En réalité, loin de constituer, un risque d’inversement des alliances, ce retour turc en Orient s’inscrit dans une tendance déjà ancienne de la politique étrangère turque, qui consiste à jouer les conciliateurs entre des aires stratégiques différentes. Après les orientations atlantistes prises par la diplomatie turque pendant les premiers développements de la guerre froide, cette orientation a commencé à s’affirmer au milieu des années 60, lorsqu’Ankara a renoué le dialogue avec le monde arabe et les non-alignés, pour essayer d’obtenir leur soutien sur la question chypriote. Cette attitude, qui devait conduire à une entrée de la Turquie dans l’Organisation de la Conférence islamique avant de la voir reconnaître l’OLP, a eu surtout pour objectif la recherche d’un équilibre.

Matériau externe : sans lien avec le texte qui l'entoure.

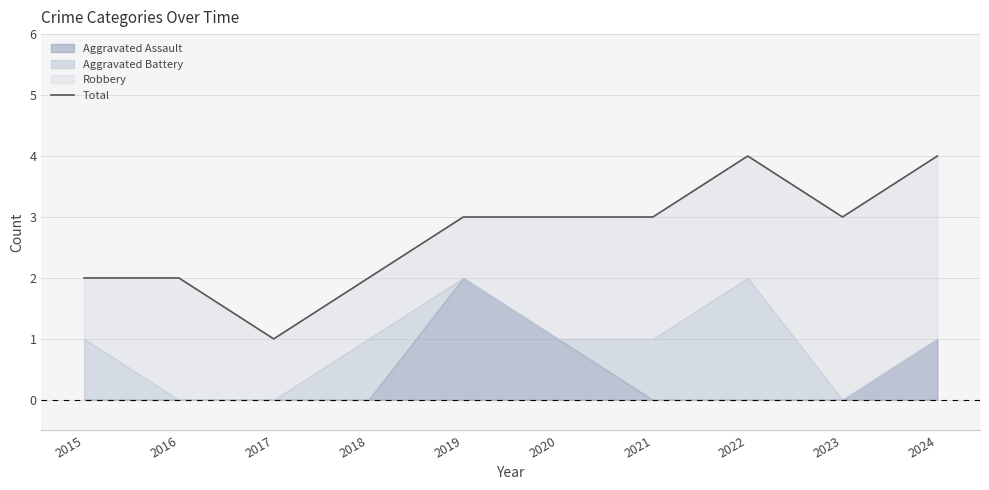

List the labels in order of value, largest first.

2022, 2024, 2019, 2020, 2021, 2023, 2015, 2016, 2018, 2017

Elle n’a pas abouti à une rupture avec Israël et encore moins à une remise en cause de l’appartenance turque à l’OTAN. En s’ouvrant à l’Orient, la Turquie n’entendait pas s’y laisser entraîner mais au contraire mieux faire valoir son rapport privilégié à l’Occident et ainsi rééquilibrer sa diplomatie.
Aujourd’hui, il est probable qu’Ankara essaye d’ouvrir un nouveau registre de cette stratégie d’équilibre multi-dimensionnelle. Il est vrai qu’avec leurs nouveaux dirigeants culturellement plus accessibles au monde arabe, leur puissance économique qui leur permet de mettre en œuvre des coopérations d’accompagnement (implantation de zones industrielles en Palestine, création d’une université en Israël…) sans oublier la marge de manœuvre dont ils disposent vis-à-vis des Américains et leurs relations anciennes avec l’Etat d’Israël, les Turcs, qui parlent aujourd’hui à tout le monde ou presque au Proche-Orient, peuvent nourrir certaines ambitions.